There have been several discussions as to why, after phase 3 trials, phenserine was rejected. Many have conjectured it was due to procedural issues rather than lack of drug efficacy. Whatever the case, it failed and the FDA will know why.

I just wonder whether buntanetap isn't an almost copy of the previously rejected phenserine, for whichever reason.

Post publication remark: the company has now given some further insight, claiming both drugs are entirely different, but I find that a clear comparison has not been made, and besides, being an enantiomer, I am a bit wary about a claim that a drug targeting the same devastating and insofar as we know not properly treatable disease would be totally different, while at the same time phenserine apparently did something quite good.

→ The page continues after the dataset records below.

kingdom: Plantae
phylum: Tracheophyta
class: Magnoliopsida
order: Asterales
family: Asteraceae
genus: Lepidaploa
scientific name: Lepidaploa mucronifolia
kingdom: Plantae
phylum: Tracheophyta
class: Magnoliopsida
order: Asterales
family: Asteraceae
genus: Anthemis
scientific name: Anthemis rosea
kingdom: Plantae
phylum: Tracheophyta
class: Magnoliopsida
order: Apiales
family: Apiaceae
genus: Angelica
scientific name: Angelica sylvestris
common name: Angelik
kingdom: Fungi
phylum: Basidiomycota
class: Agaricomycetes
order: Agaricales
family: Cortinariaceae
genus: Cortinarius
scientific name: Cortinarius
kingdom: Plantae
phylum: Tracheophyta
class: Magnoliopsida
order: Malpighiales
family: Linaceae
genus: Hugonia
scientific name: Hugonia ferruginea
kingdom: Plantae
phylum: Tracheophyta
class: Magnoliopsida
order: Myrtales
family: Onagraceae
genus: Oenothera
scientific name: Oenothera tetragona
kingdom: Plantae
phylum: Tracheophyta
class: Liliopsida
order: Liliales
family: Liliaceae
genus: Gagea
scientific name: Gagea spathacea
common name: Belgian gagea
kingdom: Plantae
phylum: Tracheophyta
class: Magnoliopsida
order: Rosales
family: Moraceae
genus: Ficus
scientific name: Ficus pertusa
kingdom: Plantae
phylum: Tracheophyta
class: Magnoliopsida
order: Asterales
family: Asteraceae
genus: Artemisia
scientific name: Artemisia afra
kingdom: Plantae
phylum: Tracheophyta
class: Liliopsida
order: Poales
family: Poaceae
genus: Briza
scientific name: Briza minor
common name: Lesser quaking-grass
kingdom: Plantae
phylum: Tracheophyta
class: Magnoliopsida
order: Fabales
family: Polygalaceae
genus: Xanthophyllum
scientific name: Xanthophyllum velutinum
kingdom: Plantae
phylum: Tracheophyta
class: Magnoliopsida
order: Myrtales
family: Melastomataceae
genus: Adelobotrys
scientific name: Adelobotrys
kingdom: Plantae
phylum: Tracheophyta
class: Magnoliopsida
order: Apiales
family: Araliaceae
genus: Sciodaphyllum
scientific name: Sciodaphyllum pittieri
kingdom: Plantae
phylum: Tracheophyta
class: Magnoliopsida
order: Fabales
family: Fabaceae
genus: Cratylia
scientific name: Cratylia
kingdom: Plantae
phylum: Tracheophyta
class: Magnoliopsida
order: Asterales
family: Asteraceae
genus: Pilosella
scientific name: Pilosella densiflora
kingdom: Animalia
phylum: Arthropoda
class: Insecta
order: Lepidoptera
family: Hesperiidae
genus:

At this point in time, the market cap of Annovis has fallen dramatically, yet it is still about twice its cash value. My gut feeling, after a lot of research that I feel should have been shared by Annovis in the first place, tells me ‘stay away’. And that is what I will do. That does not mean I am certain Annovis does not have a drug candidate that may one day be beneficial to patients. Whether buntanetap will ever be more than just another acetylcholinesterase inhibitor with dramatic effect over a four-week timeframe is still to be found out.

I feel that that can only become clear after Annovis shares long term biomarker and possibly efficacy data on a whole array of biomarkers, and not just some that are possibly selectively chosen, for a period of time of preferably a year and at least six months.

In any case, any long-term benefit would not come from its cholinergic actions (edited), but would need to come from something else that would be able to reduce neuroinflammation and neurodegeneration drastically, in my opinion.